Records for the exercise Start Marker

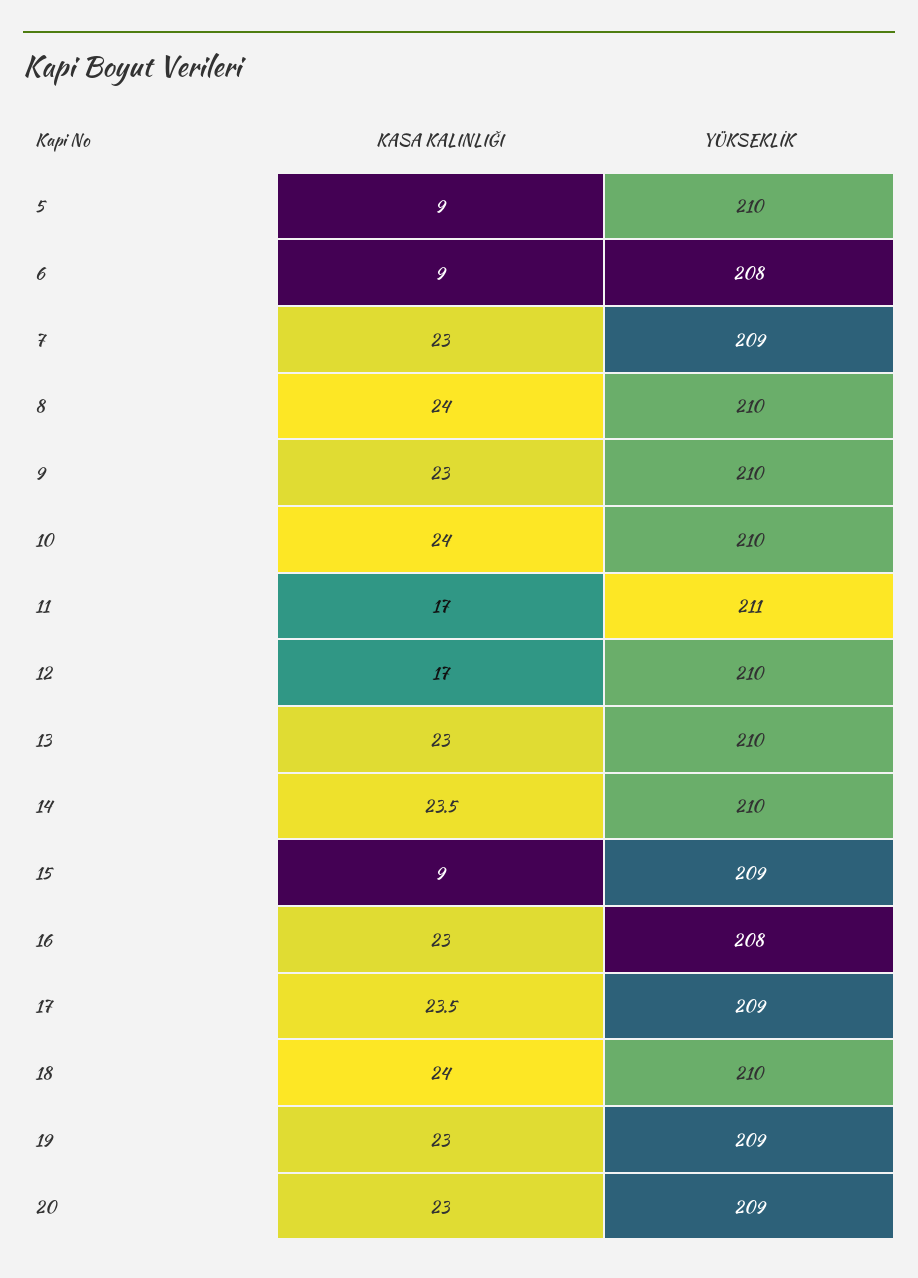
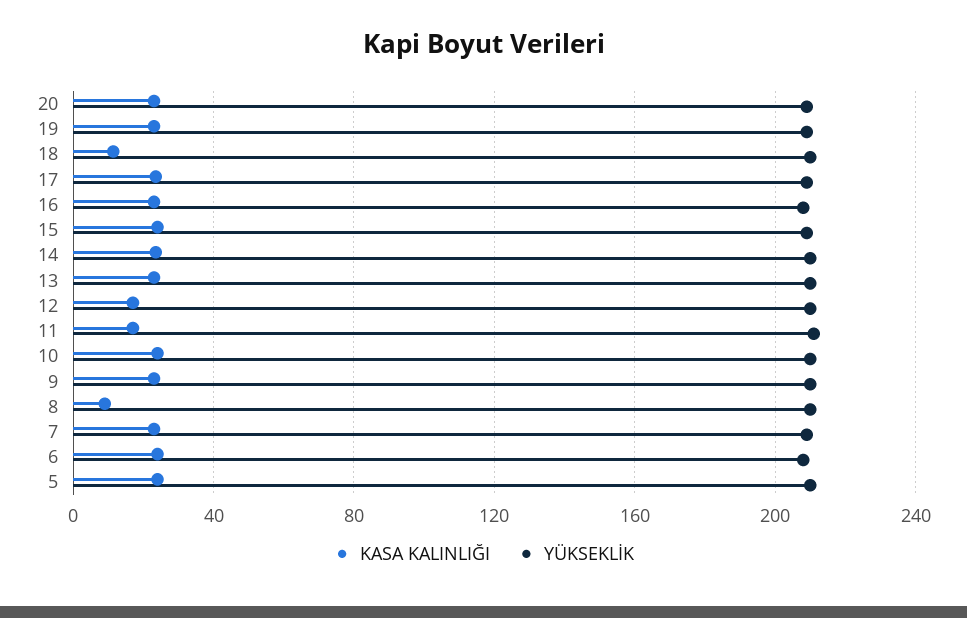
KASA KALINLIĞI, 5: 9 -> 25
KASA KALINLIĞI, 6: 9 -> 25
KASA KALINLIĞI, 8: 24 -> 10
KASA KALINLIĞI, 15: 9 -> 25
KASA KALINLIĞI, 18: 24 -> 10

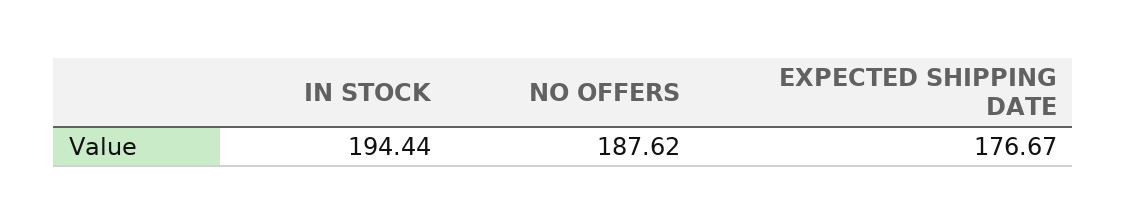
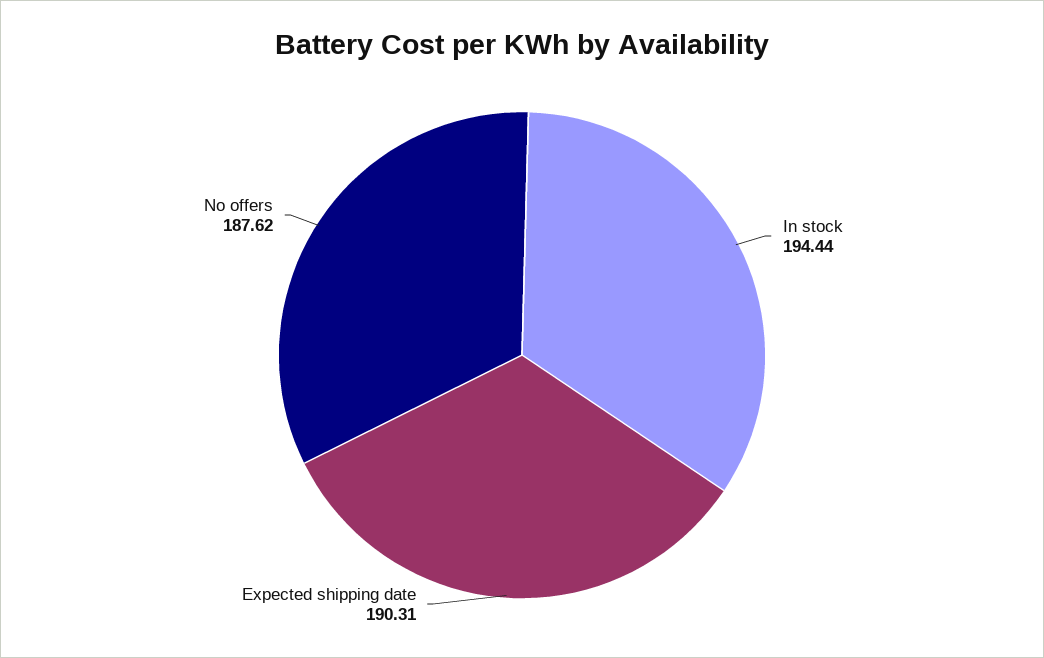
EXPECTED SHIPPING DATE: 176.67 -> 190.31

Records for the exercise End Marker

Requirement
Could you output the entire listing verbatim while omitting its pictures?

Response to the exercise
KASA KALINLIĞI, 5: 9 -> 25
KASA KALINLIĞI, 6: 9 -> 25
KASA KALINLIĞI, 8: 24 -> 10
KASA KALINLIĞI, 15: 9 -> 25
KASA KALINLIĞI, 18: 24 -> 10

EXPECTED SHIPPING DATE: 176.67 -> 190.31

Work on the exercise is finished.